Sand working in Hampshire
Environmental pressure group, the South Downs Society, has today called on construction giant Tarmac to respect the recent government decision to confirm the boundary for the South Downs National Park and give up on its efforts to open up a major sand working in the north west of the Park near Bordon in Hampshire.
“ We know that Tarmac lost their battle to get this site left out of the national park and they should now give up on their attempt to dig a vast hole in this beautiful part of the Downs”, says Society Planning Officer, Steve Ankers. “With the setting up of the new Park Authority just around the corner, Tarmac are clearly set on getting something through the back door before it’s too late. But the recession means that we don’t now need so much sand and there are alternative sites outside the park. There’s already a lot of opposition to this locally and among environmental bodies and they’ll have a major fight on their hands.”

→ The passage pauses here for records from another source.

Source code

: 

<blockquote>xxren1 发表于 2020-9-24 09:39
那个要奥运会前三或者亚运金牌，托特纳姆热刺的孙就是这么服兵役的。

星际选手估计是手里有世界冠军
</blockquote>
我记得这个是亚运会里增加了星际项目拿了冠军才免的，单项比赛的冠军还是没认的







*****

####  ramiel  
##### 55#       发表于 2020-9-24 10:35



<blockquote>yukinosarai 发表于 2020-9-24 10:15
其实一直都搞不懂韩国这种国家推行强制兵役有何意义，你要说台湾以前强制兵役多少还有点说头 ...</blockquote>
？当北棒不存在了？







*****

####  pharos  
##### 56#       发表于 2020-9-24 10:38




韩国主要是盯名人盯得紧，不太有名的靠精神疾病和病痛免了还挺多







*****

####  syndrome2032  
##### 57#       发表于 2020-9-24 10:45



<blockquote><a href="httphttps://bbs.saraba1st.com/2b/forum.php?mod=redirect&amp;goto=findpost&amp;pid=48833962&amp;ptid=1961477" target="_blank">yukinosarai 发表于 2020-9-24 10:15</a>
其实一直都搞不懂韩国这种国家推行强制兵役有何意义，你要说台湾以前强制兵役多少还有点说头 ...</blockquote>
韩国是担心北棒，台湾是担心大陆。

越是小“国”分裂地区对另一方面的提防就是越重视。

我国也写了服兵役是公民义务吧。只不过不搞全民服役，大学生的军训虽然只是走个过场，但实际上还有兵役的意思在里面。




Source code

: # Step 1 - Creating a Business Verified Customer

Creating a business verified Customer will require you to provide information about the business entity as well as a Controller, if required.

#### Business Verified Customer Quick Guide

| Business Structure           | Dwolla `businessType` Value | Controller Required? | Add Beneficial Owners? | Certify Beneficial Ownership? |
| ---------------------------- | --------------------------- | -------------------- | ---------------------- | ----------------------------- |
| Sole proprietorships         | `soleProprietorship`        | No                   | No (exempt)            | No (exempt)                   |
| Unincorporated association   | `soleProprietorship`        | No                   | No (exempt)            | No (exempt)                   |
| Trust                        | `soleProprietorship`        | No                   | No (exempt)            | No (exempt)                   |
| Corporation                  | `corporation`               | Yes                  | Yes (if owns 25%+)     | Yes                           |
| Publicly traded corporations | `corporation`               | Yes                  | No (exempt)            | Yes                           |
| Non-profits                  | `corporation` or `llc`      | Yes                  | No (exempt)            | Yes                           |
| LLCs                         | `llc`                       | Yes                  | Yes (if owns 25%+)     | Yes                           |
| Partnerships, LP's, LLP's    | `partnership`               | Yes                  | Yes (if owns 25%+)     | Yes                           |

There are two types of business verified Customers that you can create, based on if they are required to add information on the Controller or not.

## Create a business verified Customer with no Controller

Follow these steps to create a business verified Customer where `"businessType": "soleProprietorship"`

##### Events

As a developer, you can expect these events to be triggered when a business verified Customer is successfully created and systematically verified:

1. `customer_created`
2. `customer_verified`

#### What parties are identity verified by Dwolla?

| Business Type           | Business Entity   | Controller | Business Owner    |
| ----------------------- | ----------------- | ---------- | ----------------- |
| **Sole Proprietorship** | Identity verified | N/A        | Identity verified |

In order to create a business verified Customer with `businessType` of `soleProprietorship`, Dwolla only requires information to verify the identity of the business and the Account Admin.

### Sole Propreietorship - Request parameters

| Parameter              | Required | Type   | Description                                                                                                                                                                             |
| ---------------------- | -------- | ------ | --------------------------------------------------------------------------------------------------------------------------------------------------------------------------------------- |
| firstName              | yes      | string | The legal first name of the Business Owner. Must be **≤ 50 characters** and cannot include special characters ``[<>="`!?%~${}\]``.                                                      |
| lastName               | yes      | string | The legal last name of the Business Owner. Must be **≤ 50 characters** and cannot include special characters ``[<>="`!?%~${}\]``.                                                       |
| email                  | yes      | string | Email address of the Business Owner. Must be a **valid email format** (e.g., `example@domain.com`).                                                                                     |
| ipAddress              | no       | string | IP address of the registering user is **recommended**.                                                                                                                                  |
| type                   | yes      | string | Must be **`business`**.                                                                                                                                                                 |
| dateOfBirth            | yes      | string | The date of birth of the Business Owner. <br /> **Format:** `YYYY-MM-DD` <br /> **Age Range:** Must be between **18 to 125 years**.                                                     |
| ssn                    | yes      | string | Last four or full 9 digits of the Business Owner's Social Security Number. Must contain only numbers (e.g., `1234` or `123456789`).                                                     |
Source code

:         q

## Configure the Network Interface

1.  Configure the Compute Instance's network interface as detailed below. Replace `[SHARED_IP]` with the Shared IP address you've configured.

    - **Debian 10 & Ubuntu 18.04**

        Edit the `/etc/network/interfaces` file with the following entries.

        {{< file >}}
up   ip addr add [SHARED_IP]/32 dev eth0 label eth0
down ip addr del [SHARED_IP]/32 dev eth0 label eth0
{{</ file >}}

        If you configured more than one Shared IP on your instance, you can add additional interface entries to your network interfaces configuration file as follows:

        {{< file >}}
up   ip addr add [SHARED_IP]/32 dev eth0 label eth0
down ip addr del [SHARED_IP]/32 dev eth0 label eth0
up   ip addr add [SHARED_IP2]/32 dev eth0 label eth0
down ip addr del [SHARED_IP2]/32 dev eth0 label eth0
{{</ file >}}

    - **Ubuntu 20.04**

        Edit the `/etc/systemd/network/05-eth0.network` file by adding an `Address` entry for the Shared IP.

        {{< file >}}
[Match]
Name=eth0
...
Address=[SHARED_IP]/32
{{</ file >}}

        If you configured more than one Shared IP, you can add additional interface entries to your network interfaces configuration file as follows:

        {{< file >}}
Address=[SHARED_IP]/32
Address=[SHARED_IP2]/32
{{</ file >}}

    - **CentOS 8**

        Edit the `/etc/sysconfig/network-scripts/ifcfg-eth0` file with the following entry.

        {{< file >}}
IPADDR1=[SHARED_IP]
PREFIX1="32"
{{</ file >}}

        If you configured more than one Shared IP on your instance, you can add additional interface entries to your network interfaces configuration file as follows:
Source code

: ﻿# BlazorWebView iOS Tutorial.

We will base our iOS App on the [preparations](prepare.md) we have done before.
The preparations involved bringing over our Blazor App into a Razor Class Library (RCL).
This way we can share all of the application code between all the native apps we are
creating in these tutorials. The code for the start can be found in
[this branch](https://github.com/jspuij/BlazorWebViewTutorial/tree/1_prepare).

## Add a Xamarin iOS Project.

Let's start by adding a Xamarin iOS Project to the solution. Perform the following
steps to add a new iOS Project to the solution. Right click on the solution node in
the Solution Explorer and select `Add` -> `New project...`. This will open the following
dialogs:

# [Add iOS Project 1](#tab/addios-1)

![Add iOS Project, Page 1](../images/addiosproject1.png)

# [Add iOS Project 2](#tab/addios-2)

A planning application for the site, near the villages of Kingsley and Oakhanger, is anticipated in September and will be made to Hampshire County Council, with the South Downs National Park Authority not fully operational until spring 2011. Campaigners say this would be a disastrous precedent for this and other national parks, turning a beautiful landscape into a working quarry for decades, then leaving a deep and sterile water-filled pit. Local opposition is being co-ordinated by the Save Our Local Countryside campaign, with support from the South Downs Society and other green groups. Tarmac say the soft sand will be used for sports grounds and construction.